The next session will provide the opportunity for the Chiefs of Defence to discuss with Generals Wolters and Lanata ongoing work on the Concept for Deterrence and Defence of the Euro-Atlantic Area and to develop the NATO Warfighting Capstone Concept.
These complimentary approaches set out NATO’s military priorities as well as offer a coherent approach to current and future threats.
And we will ensure that the Alliance’s deterrence and defence posture remains credible, coherent, and resilient, whilst maintaining our technological edge, modern capabilities and well-trained personnel.
In the final session of the day, NATO’s Chiefs of Defence will address NATO’s role within the response to the COVID-19 crisis and the opportunities to further support Allies, Partners and countries in need.
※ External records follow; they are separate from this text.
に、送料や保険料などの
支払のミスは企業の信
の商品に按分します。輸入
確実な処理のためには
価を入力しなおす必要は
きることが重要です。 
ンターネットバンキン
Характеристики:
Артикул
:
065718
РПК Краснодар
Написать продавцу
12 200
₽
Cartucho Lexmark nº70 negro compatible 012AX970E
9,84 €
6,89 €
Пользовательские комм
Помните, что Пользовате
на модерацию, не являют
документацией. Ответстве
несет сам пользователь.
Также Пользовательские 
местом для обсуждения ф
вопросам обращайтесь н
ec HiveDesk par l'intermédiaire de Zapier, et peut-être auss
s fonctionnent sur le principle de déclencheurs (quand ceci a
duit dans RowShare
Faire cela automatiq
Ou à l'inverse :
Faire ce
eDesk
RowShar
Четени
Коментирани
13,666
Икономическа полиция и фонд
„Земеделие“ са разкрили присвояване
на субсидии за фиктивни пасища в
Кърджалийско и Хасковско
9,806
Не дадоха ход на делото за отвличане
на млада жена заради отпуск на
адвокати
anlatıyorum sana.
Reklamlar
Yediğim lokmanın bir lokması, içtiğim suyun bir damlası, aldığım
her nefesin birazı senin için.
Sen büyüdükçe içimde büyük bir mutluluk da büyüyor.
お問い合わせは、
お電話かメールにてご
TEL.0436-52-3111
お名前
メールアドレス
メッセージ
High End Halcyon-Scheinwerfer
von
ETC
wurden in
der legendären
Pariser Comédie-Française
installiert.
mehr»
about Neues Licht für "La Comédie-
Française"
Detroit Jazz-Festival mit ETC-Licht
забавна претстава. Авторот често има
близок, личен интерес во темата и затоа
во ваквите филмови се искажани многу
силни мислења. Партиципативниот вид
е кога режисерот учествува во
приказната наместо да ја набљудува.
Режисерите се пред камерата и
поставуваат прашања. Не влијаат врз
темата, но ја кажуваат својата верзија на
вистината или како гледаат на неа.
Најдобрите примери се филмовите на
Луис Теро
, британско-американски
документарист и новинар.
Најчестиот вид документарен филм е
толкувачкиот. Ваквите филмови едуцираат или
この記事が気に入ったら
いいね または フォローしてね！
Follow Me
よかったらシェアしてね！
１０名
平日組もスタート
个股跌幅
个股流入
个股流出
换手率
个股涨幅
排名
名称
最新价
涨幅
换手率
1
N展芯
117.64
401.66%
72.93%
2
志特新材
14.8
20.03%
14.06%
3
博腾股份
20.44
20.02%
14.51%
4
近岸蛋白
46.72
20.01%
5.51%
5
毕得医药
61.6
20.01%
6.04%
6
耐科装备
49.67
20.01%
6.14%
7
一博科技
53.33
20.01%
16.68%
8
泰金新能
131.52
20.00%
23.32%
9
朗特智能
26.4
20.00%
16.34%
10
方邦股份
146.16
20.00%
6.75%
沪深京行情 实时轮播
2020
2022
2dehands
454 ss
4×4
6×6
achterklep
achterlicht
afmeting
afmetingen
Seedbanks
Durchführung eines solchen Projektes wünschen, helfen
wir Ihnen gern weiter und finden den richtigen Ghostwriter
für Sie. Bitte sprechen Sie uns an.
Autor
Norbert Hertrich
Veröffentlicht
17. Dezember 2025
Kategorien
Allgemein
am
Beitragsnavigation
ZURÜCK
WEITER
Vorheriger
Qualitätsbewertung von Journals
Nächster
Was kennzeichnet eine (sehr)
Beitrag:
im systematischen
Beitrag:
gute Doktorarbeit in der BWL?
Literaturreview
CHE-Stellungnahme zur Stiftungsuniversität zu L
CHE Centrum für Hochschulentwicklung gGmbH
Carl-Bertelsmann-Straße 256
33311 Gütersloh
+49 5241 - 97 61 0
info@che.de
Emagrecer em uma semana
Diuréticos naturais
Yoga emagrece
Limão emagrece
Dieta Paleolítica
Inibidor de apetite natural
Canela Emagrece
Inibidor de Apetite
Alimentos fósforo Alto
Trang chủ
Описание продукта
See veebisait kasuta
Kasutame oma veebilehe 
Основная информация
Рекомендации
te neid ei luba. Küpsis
As I conclude the opening remarks for the 183rd Meeting of the Chiefs of Defence Session, I would like give a particularly warm personal welcome to the Chief of Defence of North Macedonia, Lieutenant General Vasko Gjurchinovski as he will be virtually and officially participating for the first time as NATO’s 30th member.
I would also like to welcome our other first-time participants:
- the Bulgarian Chief of Defence, Admiral Emil Eftimov;
- the Croatian Chief of Defence, Admiral Robert Hranj;
- the Greek Chief of Defence, General Konstantinos Floros;
- the Slovenian Chief of Defence, Brigadier General Robert Glavaš;
- and the Spanish Chief of Defence, General Miguel Angel Villarroya.
We will meet again in person once social distancing is no longer required.
Today’s meetings will deliver the military advice and guidance and allow us to move forward on the important tasks that lay ahead.